== Texto de la página

“Sé perfectamente que
existe una opinión según la cual los tiempos en que apareció la Consagración
vieron cómo se realizaba una revolución. Revolución cuyas conquistas estarían
hoy en vías de ser asimiladas. Me declaro en contra de esta opinión. Estimo
que se me ha considerado erróneamente como un revolucionario. Cuando la
Consagración apareció, fueron muchas las opiniones a que dio lugar. Entre el
tumulto de opiniones contradictorias, mi amigo Maurice Ravel intervino casi
solo para poner las cosas en su lugar. Él supo ver y dijo que la novedad de la
Consagración no residía en la escritura, en la instrumentación, en el aparato
técnico de la obra, sino en la entidad musical.
Se me ha hecho
revolucionario a pesar mío. Ahora bien: los arrebatos revolucionarios nunca son
enteramente espontáneos. Hay gentes hábiles que fabrican revoluciones con
premeditación... Hay que precaverse contra los engaños de quienes os atribuyen una
intención que no es la vuestra. Por lo que a mí toca, nunca oigo hablar de
revolución sin recordar la conversación que G. K. Chesterton nos cuenta que
tuvo con un tabernero de Calais al desembarcar en Francia. Este último se
lamentaba amargamente de la dureza de la vida y de la falta cada vez mayor de
libertad: "Es lamentable, concluía, haber hecho tres revoluciones para
volver a caer siempre al mismo lugar”. Y Chesterton le contesta que una revolución,
en el sentido propio del término, es el movimiento de un móvil que recorre una
curva cerrada y vuelve así al punto de partida...
El tono de una obra como
la Consagración pudo parecer arrogante; su lenguaje, rudo en su novedad; esto
no implica en modo alguno que sea revolucionaria en el sentido subversivo del
vocablo.
Si basta romper con una
costumbre para merecer el calificativo de revolucionario, todo músico que tiene
algo que decir y que sale, por decirlo así, de la convención establecida,
deberá ser reputado como revolucionario. ¿Por qué cargar el diccionario de las
bellas artes con este término retumbante que designa, en su más habitual
acepción, un estado de perturbación y de violencia, cuando hay tantas palabras
más apropiadas para designar la originalidad?
Para ser francos, me
vería en un apuro si quisiera citar a ustedes un solo hecho que, en la historia
del arte, pueda ser calificado como revolucionario. El arte es constructivo por
esencia. La revolución implica una ruptura de equilibrio. Quien dice revolución
dice caos provisional. Y el arte es lo contrario del caos. No se abandona a él
sin verse inmediatamente amenazado en sus obras vivas, en su misma existencia.
La cualidad de
revolucionario se atribuye generalmente a los artistas de nuestros días con
una intención laudatoria, sin duda porque vivimos en un tiempo en el que la
revolución goza de una especie de prestigio en el medio de una sociedad
anticuada. Entendámonos: yo soy el primero en reconocer que la audacia es lo
que mueve a las más bellas y más grandes acciones; razón de más para no ponerla
inconsideradamente al servicio del desorden y de los apetitos brutales, con la
intención de un sensacionalismo a toda costa. Apruebo la audacia; no le fijo,
de ningún modo, límites; pero tampoco hay límites para los errores de lo
arbitrario.

====

Tareas:
1. Responde estas preguntas sobre el fragmento sobre la Consagración:
(a) ¿Quién intervino casi solo, entre el tumulto de opiniones, para poner las cosas en su lugar?
(b) ¿Con quién cuenta Chesterton que conversó al desembarcar en Francia?
(c) ¿Qué es el arte por esencia, según el fragmento?
2. Reproduce el pasaje del fragmento sobre la Consagración que va desde "Para ser francos, me" hasta "su misma existencia.", ambos incluidos.
Los registros no son necesarios para resolver nada de lo que se pide.

== Datos guardados

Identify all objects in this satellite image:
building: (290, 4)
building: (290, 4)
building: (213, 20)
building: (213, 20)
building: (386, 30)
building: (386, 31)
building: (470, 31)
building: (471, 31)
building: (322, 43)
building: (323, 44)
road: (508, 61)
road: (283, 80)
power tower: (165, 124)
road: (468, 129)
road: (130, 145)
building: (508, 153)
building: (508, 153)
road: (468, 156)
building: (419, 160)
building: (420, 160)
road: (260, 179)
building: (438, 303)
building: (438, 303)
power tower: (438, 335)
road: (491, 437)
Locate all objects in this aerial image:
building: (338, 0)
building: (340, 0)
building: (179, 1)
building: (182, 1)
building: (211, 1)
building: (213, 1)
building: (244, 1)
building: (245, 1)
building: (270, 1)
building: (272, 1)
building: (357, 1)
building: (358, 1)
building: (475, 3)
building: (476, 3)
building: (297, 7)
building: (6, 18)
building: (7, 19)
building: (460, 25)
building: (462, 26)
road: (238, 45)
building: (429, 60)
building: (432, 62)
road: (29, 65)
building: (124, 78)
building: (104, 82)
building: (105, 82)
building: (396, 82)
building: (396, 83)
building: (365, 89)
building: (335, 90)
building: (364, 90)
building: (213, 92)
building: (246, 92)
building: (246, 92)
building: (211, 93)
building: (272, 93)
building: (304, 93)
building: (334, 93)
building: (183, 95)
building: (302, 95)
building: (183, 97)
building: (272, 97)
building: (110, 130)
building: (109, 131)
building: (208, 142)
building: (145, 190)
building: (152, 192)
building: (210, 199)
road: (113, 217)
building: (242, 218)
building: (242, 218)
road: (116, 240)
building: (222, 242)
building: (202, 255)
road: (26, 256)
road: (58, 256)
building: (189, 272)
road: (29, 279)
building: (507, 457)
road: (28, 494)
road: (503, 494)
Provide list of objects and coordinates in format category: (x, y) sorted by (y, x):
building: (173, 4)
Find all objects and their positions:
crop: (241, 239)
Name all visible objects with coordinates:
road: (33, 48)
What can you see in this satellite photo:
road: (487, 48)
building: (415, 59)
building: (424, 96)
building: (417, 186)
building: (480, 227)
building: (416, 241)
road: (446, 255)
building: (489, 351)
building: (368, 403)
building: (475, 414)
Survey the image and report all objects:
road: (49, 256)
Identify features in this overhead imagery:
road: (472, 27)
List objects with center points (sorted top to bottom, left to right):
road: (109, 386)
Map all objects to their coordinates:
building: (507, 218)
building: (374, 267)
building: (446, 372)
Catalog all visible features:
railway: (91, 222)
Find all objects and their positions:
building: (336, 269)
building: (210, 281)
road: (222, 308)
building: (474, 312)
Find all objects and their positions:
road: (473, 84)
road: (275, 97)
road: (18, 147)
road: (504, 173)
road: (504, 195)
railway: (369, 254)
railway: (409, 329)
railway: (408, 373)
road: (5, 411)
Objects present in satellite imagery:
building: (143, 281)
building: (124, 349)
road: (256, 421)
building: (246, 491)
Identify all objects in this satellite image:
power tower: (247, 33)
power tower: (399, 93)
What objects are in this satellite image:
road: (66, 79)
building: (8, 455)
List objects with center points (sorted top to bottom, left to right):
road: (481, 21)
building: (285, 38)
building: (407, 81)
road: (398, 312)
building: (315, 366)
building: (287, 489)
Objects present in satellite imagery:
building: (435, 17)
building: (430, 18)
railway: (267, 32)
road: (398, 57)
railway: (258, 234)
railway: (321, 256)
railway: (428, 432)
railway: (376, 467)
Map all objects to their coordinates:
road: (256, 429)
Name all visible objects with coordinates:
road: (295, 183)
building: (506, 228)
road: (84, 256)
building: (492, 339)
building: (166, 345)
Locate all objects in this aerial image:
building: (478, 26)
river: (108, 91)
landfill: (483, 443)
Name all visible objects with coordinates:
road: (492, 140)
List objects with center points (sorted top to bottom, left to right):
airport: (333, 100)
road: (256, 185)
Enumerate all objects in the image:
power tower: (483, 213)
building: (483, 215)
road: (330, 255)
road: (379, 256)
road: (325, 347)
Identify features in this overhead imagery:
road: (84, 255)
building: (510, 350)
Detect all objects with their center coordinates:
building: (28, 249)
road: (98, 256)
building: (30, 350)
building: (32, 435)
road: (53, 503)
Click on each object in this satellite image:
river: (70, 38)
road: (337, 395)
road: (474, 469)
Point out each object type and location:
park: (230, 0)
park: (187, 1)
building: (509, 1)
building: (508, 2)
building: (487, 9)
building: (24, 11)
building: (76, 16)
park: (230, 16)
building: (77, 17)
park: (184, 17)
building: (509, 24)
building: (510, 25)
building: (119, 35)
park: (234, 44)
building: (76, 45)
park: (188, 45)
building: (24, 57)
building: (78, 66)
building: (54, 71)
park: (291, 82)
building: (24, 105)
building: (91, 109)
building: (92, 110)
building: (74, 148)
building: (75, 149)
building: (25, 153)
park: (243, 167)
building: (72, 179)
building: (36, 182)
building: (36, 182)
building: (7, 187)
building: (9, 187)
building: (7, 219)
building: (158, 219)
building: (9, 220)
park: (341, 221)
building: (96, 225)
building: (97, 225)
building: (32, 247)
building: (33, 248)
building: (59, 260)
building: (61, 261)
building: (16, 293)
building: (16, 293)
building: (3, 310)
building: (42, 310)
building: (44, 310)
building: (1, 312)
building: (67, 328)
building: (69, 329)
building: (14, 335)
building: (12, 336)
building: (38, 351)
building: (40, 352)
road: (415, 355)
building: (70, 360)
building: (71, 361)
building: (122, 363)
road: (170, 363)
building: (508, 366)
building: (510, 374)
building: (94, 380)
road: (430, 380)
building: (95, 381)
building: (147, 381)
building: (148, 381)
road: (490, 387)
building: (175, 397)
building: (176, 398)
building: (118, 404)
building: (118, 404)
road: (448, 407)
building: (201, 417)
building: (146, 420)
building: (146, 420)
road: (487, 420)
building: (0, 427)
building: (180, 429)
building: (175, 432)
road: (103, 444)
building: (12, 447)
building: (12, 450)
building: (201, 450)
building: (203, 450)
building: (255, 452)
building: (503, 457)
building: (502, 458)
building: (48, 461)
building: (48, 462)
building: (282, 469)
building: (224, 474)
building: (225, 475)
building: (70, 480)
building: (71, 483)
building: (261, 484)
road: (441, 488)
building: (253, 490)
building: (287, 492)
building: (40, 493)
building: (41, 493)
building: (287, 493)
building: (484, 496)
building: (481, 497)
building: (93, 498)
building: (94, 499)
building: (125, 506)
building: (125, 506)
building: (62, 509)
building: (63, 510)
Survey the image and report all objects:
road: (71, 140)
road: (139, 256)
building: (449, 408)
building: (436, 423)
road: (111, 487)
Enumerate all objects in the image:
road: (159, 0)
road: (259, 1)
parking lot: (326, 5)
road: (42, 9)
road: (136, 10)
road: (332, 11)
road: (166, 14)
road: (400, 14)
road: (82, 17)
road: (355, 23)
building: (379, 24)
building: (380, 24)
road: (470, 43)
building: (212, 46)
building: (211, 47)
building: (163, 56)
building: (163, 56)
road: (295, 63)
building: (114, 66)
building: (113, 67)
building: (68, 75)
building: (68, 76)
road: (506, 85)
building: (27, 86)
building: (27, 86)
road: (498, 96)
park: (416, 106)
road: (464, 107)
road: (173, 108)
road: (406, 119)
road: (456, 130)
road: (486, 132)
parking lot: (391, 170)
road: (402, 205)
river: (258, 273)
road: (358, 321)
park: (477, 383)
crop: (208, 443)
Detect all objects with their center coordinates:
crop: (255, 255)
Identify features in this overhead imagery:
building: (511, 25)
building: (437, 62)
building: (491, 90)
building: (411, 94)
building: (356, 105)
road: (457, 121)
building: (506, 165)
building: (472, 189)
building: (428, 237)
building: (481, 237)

====

Respuestas:
1.
(a) Maurice Ravel.
(b) Con un tabernero de Calais.
(c) Constructivo.

2.
Para ser francos, me
vería en un apuro si quisiera citar a ustedes un solo hecho que, en la historia
del arte, pueda ser calificado como revolucionario. El arte es constructivo por
esencia. La revolución implica una ruptura de equilibrio. Quien dice revolución
dice caos provisional. Y el arte es lo contrario del caos. No se abandona a él
sin verse inmediatamente amenazado en sus obras vivas, en su misma existencia.